-------- Provided records
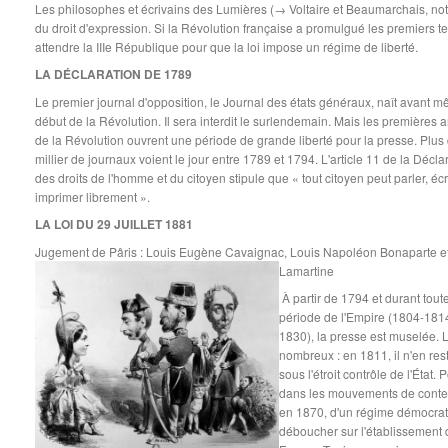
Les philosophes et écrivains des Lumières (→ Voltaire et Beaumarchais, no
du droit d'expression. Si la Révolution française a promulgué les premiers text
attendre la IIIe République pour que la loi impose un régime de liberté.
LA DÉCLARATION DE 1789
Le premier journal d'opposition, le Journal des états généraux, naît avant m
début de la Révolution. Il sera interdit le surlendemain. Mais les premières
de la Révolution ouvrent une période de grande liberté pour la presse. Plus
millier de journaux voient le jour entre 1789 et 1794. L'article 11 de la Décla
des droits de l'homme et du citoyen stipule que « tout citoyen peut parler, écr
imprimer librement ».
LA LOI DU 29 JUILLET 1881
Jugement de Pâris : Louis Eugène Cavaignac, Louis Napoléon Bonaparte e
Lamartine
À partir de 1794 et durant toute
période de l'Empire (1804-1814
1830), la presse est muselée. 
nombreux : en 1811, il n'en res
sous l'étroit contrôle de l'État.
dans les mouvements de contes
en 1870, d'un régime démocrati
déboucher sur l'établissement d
----------------
-------- Provided records
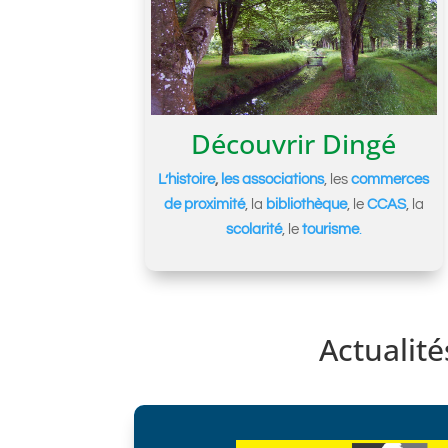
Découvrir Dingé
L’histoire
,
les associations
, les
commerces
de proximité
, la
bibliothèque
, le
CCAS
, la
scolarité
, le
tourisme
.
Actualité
----------------
-------- Provided records
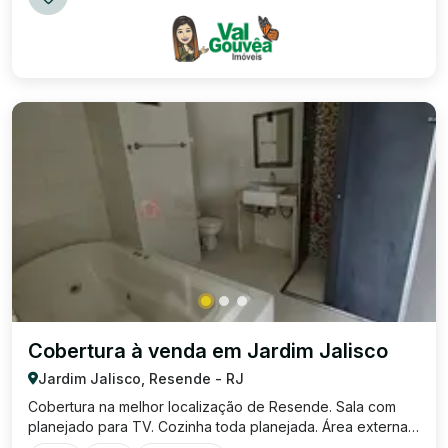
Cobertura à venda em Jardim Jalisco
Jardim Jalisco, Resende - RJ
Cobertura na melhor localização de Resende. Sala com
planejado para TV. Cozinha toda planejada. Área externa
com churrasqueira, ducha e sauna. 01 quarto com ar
----------------
● **Exercise directions**
Print again the lines of the entries above that fall between the line holding "nombreux : en 1811, il n'en res" and the line holding "déboucher sur l'établissement d", inclusive, exactly as they stand.

● **Problem solution**
nombreux : en 1811, il n'en res
sous l'étroit contrôle de l'État.
dans les mouvements de contes
en 1870, d'un régime démocrati
déboucher sur l'établissement d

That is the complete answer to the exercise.